Passage shown:

--------------------

This volume examines how cities, migration, and urban governance are intertwined. Questioning and re-working the conceptual reliance on “scales” and “levels”, it draws on examples from both Europe and North America to conceptualize the variety of cities as re-active and pro-active within “glocal” and “socio-territorial dynamics”.

The book covers the governance of the myriad dimensions of urban life, such as work, housing, racism, Islamophobia, xenophobia, the arts, leisure, and other cultural practices, political participation, social movements, and “contentious politics” in North American and European cities. While cities might implement “integration policies,” the chapters do not necessarily assume that migrants live with the telos of “integration”, but rather conduct their lives as anyone else would, making meaning and voicing concerns under often difficult material conditions, strewn with the markers of race, religion, gender, sexuality, age, and often illegality. The volume highlights four arguments, themes, or contributions addressed by one or more of the chapters: how demographic change is prompting more pro-active urban governance responses in many cities in the 21st century; how the sheer complexity of migration in the 21st century is shaping the participation of citizen civil society actors, the growing role of new private actors in the realm of urban governance, and the participation of migrants themselves in this governance. The book reminds us that we are confronted with a spectrum of urban governance strategies, ranging from re-active cities to pro-active and welcoming cities.

Both timely and relevant, this book collects the work of well-known scholars in the field of migration and urban studies. The chapters in this book were originally published as a special issue of Geographical Review.

About the author

Felicitas Hillmann, Professor, is currently Head of the FIS-networking unit "Paradigm Shift" (nups) at the Institute of Urban and Regional Planning, Technische Universität Berlin, Germany. Her research interests focus on the role of migration for urban transformation and for the restructuring of international labour markets, increasingly so under conditions of multiple crises.

Michael Samers is Professor of Economic and Urban Geography at the University of Kentucky, United States. His research interests include the urban and economic dimensions of migration as well as the political economy of urban change, especially in France and the United States.

--------------------

Data excerpts:
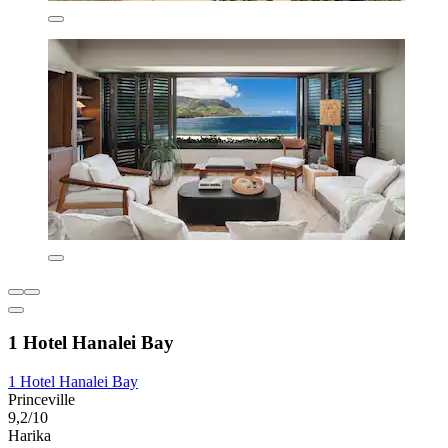
1 Hotel Hanalei Bay
1 Hotel Hanalei Bay
Princeville
9,2/10
Harika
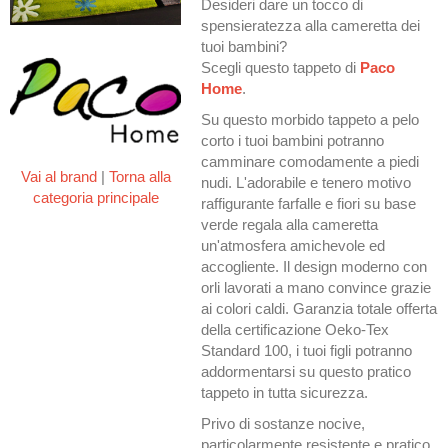
Desideri dare un tocco di
spensieratezza alla cameretta dei
tuoi bambini?
Scegli questo tappeto di
Paco
Home
.
Su questo morbido tappeto a pelo
corto i tuoi bambini potranno
camminare comodamente a piedi
Vai al brand
|
Torna alla
nudi. L'adorabile e tenero motivo
categoria principale
raffigurante farfalle e fiori su base
verde regala alla cameretta
un'atmosfera amichevole ed
accogliente. Il design moderno con
orli lavorati a mano convince grazie
ai colori caldi. Garanzia totale offerta
della certificazione Oeko-Tex
Standard 100, i tuoi figli potranno
addormentarsi su questo pratico
tappeto in tutta sicurezza.
Privo di sostanze nocive,
particolarmente resistente e pratico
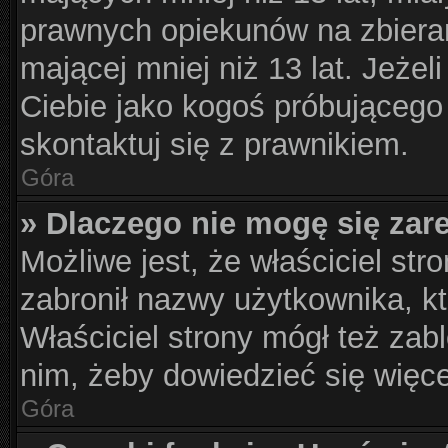
prawnych opiekunów na zbieran
mającej mniej niż 13 lat. Jeżel
Ciebie jako kogoś próbującego
skontaktuj się z prawnikiem.
Góra
» Dlaczego nie mogę się zar
Możliwe jest, że właściciel str
zabronił nazwy użytkownika, kt
Właściciel strony mógł też zabl
nim, żeby dowiedzieć się więce
Góra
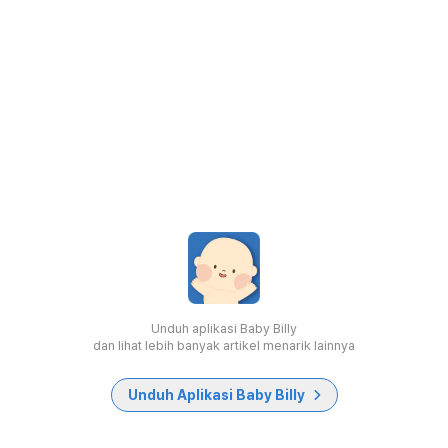
Unduh aplikasi Baby Billy
dan lihat lebih banyak artikel menarik lainnya
Unduh Aplikasi Baby Billy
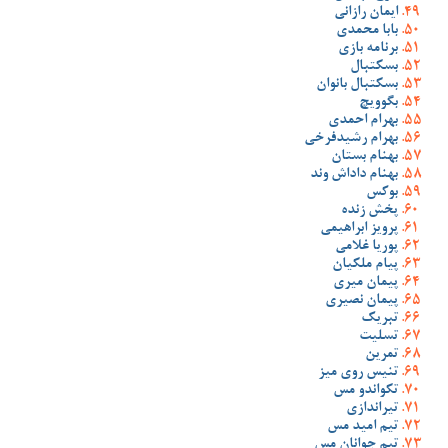
ایمان رازانی
بابا محمدی
برنامه بازی
بسکتبال
بسکتبال بانوان
بگوویچ
بهرام احمدی
بهرام رشیدفرخی
بهنام بستان
بهنام داداش وند
بوکس
پخش زنده
پرویز ابراهیمی
پوریا غلامی
پیام ملکیان
پیمان میری
پیمان نصیری
تبریک
تسلیت
تمرین
تنیس روی میز
تکواندو مس
تیراندازی
تیم امید مس
تیم جوانان مس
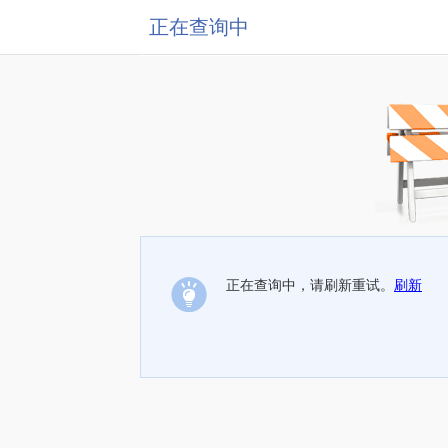
正在查询中
正在查询中，请刷新重试。
刷新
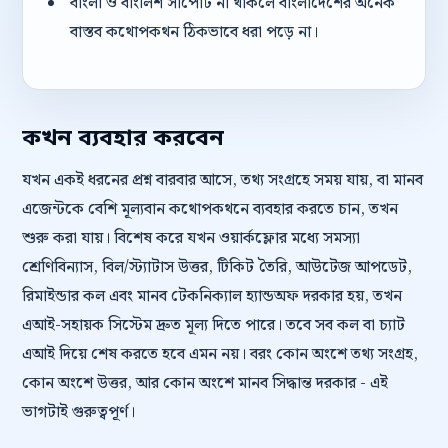
বাংলা ও বাংলিশ সাপোর্ট না থাকলে বাংলাদেশের অনেক
বাস্তব কথোপকথন ঠিকভাবে ধরা পড়ে না।
কখন ব্যবহার করবেন
যখন একই ধরনের প্রশ্ন বারবার আসে, তথ্য সংগ্রহে সময় যায়, বা মানব
এজেন্টকে বেশি মূল্যবান কথোপকথনে ব্যবহার করতে চান, তখন
শুরু করা যায়। বিশেষ করে যখন ওয়ার্কফ্লোর মধ্যে সমস্যা
শ্রেণিবিন্যাস, বিল/স্ট্যাটাস উত্তর, টিকিট তৈরি, আউটেজ আপডেট,
রিমাইন্ডার কল এবং মানব টেকনিক্যাল হ্যান্ডঅফ দরকার হয়, তখন
এআই-সহায়ক সিস্টেম দ্রুত মূল্য দিতে পারে। তবে সব কল বা চ্যাট
এআই দিয়ে শেষ করতে হবে এমন নয়। বরং কোন অংশে তথ্য সংগ্রহ,
কোন অংশে উত্তর, আর কোন অংশে মানব সিদ্ধান্ত দরকার - এই
ভাগটাই গুরুত্বপূর্ণ।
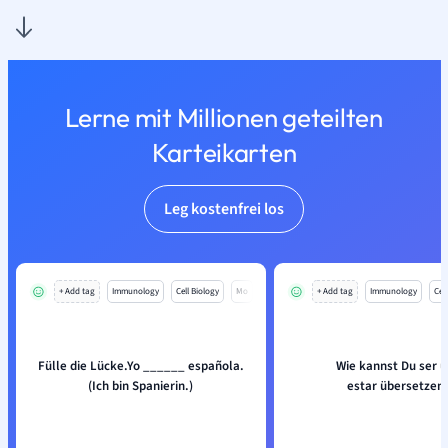
Lerne mit Millionen geteilten
Karteikarten
Leg kostenfrei los
+ Add tag
Immunology
Cell Biology
Mo
+ Add tag
Immunology
Cell
Fülle die Lücke.Yo ______ española.
Wie kannst Du ser 
(Ich bin Spanierin.)
estar übersetzen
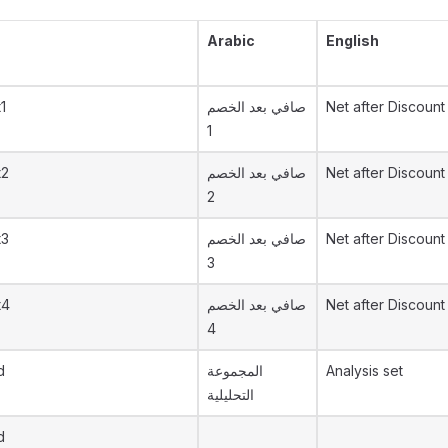
Arabic
English
1
صافي بعد الخصم
Net after Discount 
1
t2
صافي بعد الخصم
Net after Discount
2
t3
صافي بعد الخصم
Net after Discount
3
t4
صافي بعد الخصم
Net after Discount
4
d
المجموعة
Analysis set
التحليلية
d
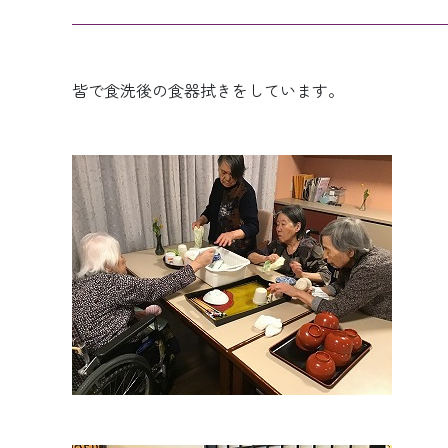
皆で食洗後の食器拭きをしています。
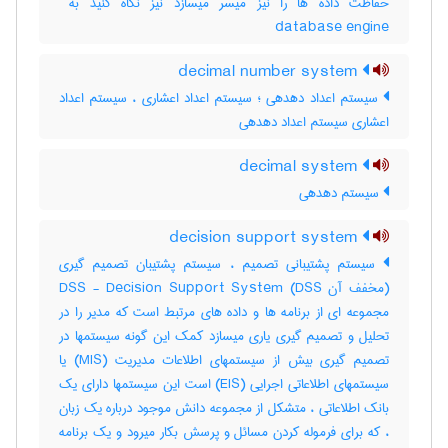
database engine
decimal number system
سیستم اعداد دهدهی ؛ سیستم اعداد اعشاری ، سیستم اعداد
اعشاری سیستم اعداد دهدهی
decimal system
سیستم دهدهی
decision support system
سیستم پشتیبانی تصمیم ، سیستم پشتیبان تصمیم گیری
(مخفف آن DSS) DSS - Decision Support System
مجموعه ای از برنامه ها و داده های مرتبط است که مدیر را در
تحلیل و تصمیم گیری یاری میسازد کمک این گونه سیستمها در
تصمیم گیری بیش از سیستمهای اطلاعات مدیریت (MIS) یا
سیستمهای اطلاعاتی اجرایی (EIS) است این سیستمها دارای یک
بانک اطلاعاتی ، متشکل از مجموعه دانش موجود درباره یک زبان
، که برای فرموله کردن مسائل و پرسش بکار میرود و یک برنامه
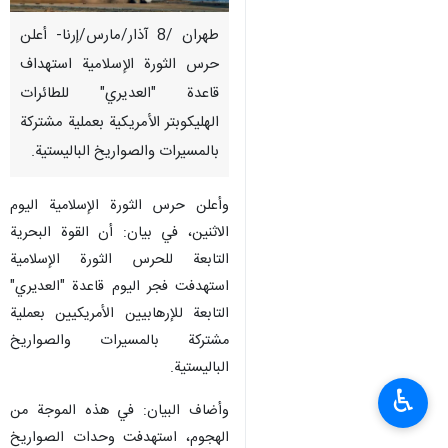
طهران /8 آذار/مارس/إرنا- أعلن
حرس الثورة الإسلامية استهداف
قاعدة "العدیري" للطائرات
الهليكوبتر الأمريكية بعملية مشتركة
بالمسيرات والصواريخ الباليستية.
وأعلن حرس الثورة الإسلامية اليوم
الاثنين، في بيان: أن القوة البحرية
التابعة للحرس الثورة الإسلامية
استهدفت فجر اليوم قاعدة "العدیري"
التابعة للإرهابيين الأمريكيين بعملية
مشتركة بالمسيرات والصواريخ
الباليستية.
♿︎
وأضاف البيان: في هذه الموجة من
الهجوم، استهدفت وحدات الصواريخ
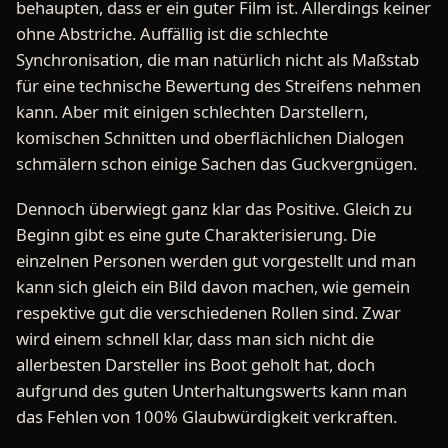
behaupten, dass er ein guter Film ist. Allerdings keiner
ohne Abstriche. Auffällig ist die schlechte
Synchronisation, die man natürlich nicht als Maßstab
für eine technische Bewertung des Streifens nehmen
kann. Aber mit einigen schlechten Darstellern,
komischen Schnitten und oberflächlichen Dialogen
schmälern schon einige Sachen das Guckvergnügen.
Dennoch überwiegt ganz klar das Positive. Gleich zu
Beginn gibt es eine gute Charakterisierung. Die
einzelnen Personen werden gut vorgestellt und man
kann sich gleich ein Bild davon machen, wie gemein
respektive gut die verschiedenen Rollen sind. Zwar
wird einem schnell klar, dass man sich nicht die
allerbesten Darsteller ins Boot geholt hat, doch
aufgrund des guten Unterhaltungswerts kann man
das Fehlen von 100% Glaubwürdigkeit verkraften.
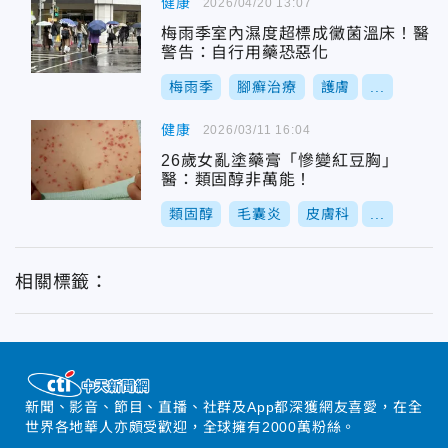
健康
2026/04/20 13:07
梅雨季室內濕度超標成黴菌溫床！醫
警告：自行用藥恐惡化
梅雨季
腳癬治療
護膚
...
健康
2026/03/11 16:04
26歲女亂塗藥膏「慘變紅豆胸」
醫：類固醇非萬能！
類固醇
毛囊炎
皮膚科
...
相關標籤：
新聞、影音、節目、直播、社群及App都深獲網友喜愛，在全
世界各地華人亦頗受歡迎，全球擁有2000萬粉絲。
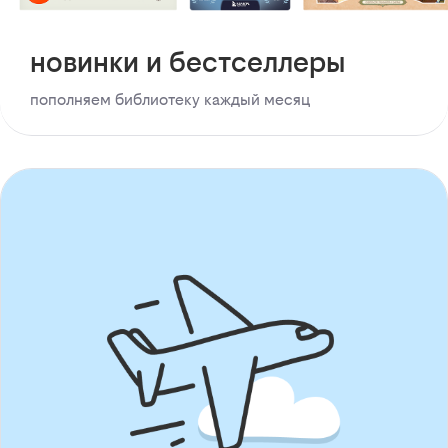
новинки и бестселлеры
пополняем библиотеку каждый месяц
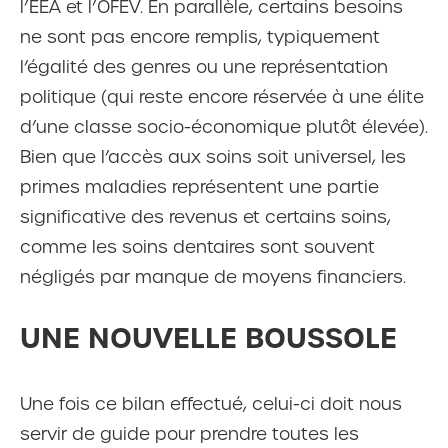
l’EEA et l’OFEV. En parallèle, certains besoins
ne sont pas encore remplis, typiquement
l’égalité des genres ou une représentation
politique (qui reste encore réservée à une élite
d’une classe socio-économique plutôt élevée).
Bien que l’accès aux soins soit universel, les
primes maladies représentent une partie
significative des revenus et certains soins,
comme les soins dentaires sont souvent
négligés par manque de moyens financiers.
UNE NOUVELLE BOUSSOLE
Une fois ce bilan effectué, celui-ci doit nous
servir de guide pour prendre toutes les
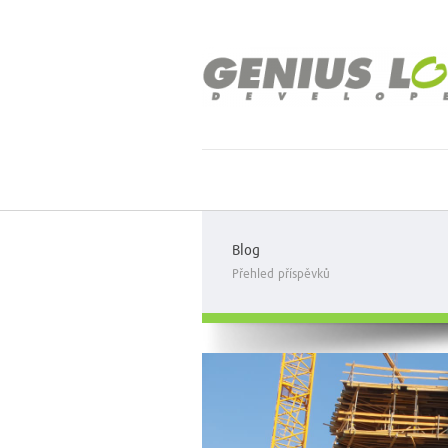
Blog
Přehled příspěvků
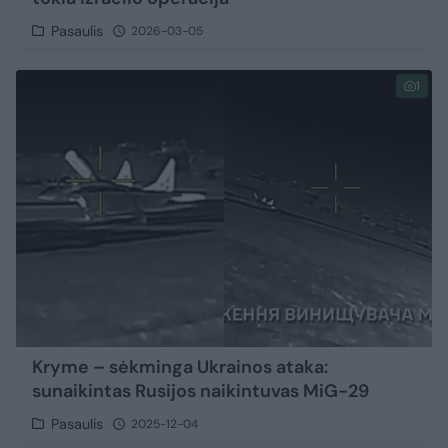
Pasaulis
2026-03-05
1
Kryme – sėkminga Ukrainos ataka:
sunaikintas Rusijos naikintuvas MiG-29
Pasaulis
2025-12-04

--------------------

Exercise instructions:
a - Quote the stretch of the book description from "Felicitas Hillmann, Professor, is" through "of multiple crises.".
b - According to the book description, where were the chapters originally published?
The lines come from a different source than the book description.

Answers to each task:
a -
Felicitas Hillmann, Professor, is currently Head of the FIS-networking unit "Paradigm Shift" (nups) at the Institute of Urban and Regional Planning, Technische Universität Berlin, Germany. Her research interests focus on the role of migration for urban transformation and for the restructuring of international labour markets, increasingly so under conditions of multiple crises.

b - As a special issue of Geographical Review.